Bu satırlardan teknolojinin baş döndürücü hızını çok kez konuştuk. Bundan 50 yıl önce petrol ve otomotiv şirketleri dünyanın en değerli markaları arasında yer alırken bugün listeye baktığımızda tepede teknoloji şirketlerini görüyoruz. Ancak bu şirketlerin özelliği sadece teknolojiyi çok iyi kullanmaları değil aynı zamanda yaratıcı bir fikirle doğmuş olmaları. Yani inovatif, girişimci ve teknoloji odaklı bir doğum süreci sizi en tepelere ulaştırabilir. Bir öğrencinin üniversite kampüsündeki fikri ya da bir garajdan doğan fikir veya iki arkadaşın meraklarını gidermek için oluşturdukları bir platform bugün milyarlarca dolar değere sahip birer teknoloji devi hâline dönüşmüş durumda. İşte, Cumhuriyet’imizin ikinci yüzyılında parlak beyinlerimizin girişimci fikirlerini teknolojiyle yoğurmak rasyonel zeminlerimizden birisi olmalı.
Konu rasyonel zemin ise bir diğer ev ödevimiz ise çok uzunca bir süredir politika metinlerimizde ve eylem planlarımızda yer alan ancak gerçekleştirmekte çok zorlandığımız katma değerli ihracat konusu. Bundan 10 sene önce bürokraside göreve başladığımda yüksek lisans tezimin konusu olan nitelikli ihracat konusunu işlerken o zamanki durumda birim ihracat değerimizin 1 ila 1,5 dolar düzeyinde olduğunu ve rakiplerimizle çetin bir rekabet içinde olabilmemiz için bu değerin ivedilikle yukarı çekilmesinin elzem olduğunu konuşurduk. Aradan geçen zaman sonrasında bugün ihracatımızın teknolojik ve nitel kompozisyonunu değerlendirmek istediğimizde aynı cümleleri yazsak çok da yanılmış sayılmayız. Hiç şüphe yok ki mevcut üretim süreçlerimiz ve yetenek setlerimiz dikkate alındığında ihracatımızın niteliğini hızlı bir şekilde artırmak bugünden yarına başarabileceğimiz bir konu değil. Ancak çözüm biraz da sorunda gizli. Ürün, pazar ve rekabet konusunda kapsayıcı ve stratejik kararlarımız ihracat kapasitemizi bambaşka bir yere getirebilirken uzun, meşakkatli ve bir o kadar da sabır gerektiren bir süreç olan yetenek setimizin gelişimi konusu da önümüzdeki dönemde atmamız gereken rasyonel adımların başında geliyor.

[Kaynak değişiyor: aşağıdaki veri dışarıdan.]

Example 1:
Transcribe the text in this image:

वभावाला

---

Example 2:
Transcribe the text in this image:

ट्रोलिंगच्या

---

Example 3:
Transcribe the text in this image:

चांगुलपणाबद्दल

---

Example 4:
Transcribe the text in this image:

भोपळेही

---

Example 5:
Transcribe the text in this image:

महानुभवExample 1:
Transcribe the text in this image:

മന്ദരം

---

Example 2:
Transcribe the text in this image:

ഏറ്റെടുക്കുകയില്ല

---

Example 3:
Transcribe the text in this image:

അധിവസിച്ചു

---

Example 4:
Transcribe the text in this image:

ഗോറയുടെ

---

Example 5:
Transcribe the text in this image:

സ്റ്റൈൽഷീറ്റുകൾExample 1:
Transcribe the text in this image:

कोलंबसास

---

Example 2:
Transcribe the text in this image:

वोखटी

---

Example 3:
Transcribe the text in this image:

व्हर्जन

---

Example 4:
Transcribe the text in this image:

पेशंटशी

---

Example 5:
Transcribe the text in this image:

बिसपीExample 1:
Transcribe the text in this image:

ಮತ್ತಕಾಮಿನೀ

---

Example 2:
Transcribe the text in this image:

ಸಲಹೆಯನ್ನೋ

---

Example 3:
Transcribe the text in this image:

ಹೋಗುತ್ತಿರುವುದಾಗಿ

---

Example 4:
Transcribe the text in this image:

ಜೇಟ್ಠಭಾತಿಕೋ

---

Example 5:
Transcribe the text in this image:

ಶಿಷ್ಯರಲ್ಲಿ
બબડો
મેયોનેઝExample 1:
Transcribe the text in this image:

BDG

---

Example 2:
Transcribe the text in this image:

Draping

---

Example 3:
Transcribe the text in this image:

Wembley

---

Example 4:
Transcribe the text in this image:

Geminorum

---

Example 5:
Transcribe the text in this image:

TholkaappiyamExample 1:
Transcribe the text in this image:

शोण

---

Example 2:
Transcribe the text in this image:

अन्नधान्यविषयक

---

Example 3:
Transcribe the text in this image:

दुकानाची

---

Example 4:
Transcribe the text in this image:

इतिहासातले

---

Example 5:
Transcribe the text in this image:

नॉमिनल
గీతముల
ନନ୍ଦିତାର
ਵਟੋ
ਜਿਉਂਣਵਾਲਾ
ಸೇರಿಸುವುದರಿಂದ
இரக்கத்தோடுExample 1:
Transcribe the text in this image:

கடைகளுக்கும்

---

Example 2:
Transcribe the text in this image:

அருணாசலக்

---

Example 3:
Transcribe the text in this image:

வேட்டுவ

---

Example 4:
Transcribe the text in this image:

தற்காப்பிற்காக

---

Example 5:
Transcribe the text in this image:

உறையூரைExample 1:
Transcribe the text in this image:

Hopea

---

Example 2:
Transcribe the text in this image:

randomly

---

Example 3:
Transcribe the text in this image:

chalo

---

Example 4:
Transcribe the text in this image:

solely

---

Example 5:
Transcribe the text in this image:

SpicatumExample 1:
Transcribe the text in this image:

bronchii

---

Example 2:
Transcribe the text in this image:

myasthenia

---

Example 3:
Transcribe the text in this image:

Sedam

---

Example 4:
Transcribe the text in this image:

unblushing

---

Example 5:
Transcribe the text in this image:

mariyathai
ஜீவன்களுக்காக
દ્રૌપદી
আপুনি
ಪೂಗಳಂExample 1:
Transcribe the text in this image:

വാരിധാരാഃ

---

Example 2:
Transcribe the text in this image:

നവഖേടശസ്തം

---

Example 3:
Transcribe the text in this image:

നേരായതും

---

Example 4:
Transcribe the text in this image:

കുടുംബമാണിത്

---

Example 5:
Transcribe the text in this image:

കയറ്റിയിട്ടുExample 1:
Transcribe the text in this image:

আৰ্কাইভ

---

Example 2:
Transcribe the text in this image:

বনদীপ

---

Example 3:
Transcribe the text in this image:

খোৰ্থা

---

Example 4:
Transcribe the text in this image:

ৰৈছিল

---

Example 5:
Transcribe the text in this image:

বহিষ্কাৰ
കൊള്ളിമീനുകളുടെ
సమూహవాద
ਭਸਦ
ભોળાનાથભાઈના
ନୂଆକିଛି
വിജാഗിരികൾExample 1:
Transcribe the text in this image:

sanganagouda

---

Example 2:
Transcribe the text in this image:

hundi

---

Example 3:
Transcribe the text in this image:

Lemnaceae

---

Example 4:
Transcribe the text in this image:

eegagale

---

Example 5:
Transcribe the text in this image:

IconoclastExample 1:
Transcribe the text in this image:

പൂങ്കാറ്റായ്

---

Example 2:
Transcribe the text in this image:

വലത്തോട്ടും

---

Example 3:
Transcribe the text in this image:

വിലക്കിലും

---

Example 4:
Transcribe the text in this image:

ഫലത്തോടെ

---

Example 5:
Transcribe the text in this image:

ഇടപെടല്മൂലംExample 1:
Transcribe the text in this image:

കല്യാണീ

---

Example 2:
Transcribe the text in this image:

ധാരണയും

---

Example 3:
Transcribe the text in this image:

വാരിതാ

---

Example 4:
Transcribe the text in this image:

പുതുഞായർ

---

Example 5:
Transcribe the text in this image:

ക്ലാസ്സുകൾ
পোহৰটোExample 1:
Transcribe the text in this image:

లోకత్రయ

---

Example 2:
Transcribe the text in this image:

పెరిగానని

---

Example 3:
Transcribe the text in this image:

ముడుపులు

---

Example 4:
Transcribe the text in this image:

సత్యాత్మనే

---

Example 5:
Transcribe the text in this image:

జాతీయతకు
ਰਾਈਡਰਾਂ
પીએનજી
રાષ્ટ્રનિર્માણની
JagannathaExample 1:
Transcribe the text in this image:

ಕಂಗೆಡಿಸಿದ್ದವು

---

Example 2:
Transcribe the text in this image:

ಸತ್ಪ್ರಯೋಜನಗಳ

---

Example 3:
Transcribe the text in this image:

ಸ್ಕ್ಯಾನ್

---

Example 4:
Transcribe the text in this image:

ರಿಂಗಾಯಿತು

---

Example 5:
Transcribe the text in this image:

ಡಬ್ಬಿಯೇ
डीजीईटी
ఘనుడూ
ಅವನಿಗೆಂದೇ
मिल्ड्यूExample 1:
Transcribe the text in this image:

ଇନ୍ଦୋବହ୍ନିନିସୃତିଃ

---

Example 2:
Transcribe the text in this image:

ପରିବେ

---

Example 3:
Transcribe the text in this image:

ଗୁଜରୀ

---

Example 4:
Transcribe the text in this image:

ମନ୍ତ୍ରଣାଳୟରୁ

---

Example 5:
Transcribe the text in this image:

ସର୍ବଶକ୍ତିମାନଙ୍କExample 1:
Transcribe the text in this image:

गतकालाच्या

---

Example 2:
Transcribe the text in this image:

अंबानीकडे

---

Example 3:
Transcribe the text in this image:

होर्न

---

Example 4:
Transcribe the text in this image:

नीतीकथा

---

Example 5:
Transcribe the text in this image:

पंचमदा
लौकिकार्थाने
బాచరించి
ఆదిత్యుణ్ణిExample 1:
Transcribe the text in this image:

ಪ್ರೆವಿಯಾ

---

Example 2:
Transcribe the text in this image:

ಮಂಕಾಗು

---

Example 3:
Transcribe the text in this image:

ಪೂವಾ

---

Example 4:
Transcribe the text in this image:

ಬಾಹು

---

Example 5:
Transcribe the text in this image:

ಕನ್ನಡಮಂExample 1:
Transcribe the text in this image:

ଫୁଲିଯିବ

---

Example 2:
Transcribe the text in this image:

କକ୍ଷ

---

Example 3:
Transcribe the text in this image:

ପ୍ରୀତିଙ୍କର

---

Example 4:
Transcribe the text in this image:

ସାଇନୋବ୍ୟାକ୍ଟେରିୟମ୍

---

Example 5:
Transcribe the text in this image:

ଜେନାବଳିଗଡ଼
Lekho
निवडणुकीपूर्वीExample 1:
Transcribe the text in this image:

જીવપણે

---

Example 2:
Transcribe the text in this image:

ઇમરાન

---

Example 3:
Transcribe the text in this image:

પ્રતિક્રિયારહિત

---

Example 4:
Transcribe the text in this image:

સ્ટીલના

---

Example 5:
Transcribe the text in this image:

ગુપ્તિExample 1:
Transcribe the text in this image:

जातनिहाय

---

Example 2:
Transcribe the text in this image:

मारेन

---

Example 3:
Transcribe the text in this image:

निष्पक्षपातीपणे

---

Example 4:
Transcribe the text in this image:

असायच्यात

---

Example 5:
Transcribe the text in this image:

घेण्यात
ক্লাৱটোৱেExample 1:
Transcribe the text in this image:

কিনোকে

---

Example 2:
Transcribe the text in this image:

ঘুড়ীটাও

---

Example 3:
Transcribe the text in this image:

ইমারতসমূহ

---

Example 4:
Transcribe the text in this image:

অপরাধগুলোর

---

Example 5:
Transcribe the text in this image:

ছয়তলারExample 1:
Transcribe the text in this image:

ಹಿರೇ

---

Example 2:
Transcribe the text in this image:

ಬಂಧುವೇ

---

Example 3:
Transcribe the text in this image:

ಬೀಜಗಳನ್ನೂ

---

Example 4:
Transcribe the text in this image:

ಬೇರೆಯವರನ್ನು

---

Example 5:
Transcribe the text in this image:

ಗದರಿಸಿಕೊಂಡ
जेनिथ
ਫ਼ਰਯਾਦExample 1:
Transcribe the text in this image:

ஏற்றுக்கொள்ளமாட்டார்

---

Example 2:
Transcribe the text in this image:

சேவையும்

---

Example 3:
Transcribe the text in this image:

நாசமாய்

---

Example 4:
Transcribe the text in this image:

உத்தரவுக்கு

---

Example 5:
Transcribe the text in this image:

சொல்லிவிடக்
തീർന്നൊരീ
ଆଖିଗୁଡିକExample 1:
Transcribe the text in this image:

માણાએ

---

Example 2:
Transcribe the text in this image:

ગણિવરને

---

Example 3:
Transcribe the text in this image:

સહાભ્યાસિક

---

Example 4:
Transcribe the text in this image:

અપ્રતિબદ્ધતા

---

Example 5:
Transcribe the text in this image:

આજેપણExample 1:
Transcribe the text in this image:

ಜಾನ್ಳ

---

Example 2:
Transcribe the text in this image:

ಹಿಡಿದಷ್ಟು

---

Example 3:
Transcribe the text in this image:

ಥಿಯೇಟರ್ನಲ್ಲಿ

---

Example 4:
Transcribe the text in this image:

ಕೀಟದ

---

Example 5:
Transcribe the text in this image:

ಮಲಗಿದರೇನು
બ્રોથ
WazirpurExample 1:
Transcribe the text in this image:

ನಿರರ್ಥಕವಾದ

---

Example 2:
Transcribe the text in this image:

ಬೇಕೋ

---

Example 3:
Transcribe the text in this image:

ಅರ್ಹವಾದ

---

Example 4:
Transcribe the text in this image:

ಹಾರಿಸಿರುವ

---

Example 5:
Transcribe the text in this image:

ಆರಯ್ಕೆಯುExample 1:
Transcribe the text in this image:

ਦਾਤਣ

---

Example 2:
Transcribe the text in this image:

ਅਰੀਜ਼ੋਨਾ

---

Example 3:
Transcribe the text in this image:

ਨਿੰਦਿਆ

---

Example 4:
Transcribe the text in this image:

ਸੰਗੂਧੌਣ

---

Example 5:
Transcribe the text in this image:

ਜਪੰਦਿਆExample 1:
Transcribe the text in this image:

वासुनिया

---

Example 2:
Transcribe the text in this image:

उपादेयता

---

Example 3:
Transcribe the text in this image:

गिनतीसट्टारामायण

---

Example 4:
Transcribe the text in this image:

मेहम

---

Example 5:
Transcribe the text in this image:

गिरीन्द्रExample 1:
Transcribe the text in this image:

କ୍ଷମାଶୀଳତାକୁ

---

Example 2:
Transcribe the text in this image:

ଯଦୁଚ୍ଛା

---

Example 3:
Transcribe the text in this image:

Başımızı bir de yurt içine çevirelim istiyoruz. Bir süredir fiyat istikrarsızlığı sorunuyla mücadele ediyoruz ve teşbihte hata olmaz, enflasyon bir ekonominin kanseri gibi içten içe çürüten bir hastalığıdır. Enflasyonla etkili mücadelemizi eğrileriyle doğrularıyla sürdürürken özellikle iç ticarette ahlak konusunu da göz ardı etmememiz gerekir. Kadim bir kültür olan ahiliğin bugüne mirası olan satıcıların ekonomik görünümden çoğunlukla kopan fiyatlamaları artık bir alışkanlık hâline gelmiş durumda. Öyle ki ham maddesi de iş gücü de yerel kaynaklara bağlı bir satıcı bile dövizin yukarı yönlü keskin hareketlerinde fiyatlarını yukarı yönlü güncellemekten bir an bile geri durmuyor. Ancak tabii ki tersi yönde hareketlerde fiyatların yapışkanlığı söz konusu oluyor ve bu sefer de kar enflasyonu ortaya çıkıyor. Dolayısıyla önümüzdeki dönemde ticarette ahlak da gerçekten ulaşmamız gereken rasyonel bir zemin.
Çağdaşlarımın okuduğu ders kitaplarında ülkemiz için şu ifade vardı; “cennet vatan”. Adımlarımızı doğru attığımızda adeta bir cennette yaşamamak için hiçbir nedenimiz yok. Yeter ki isteyelim.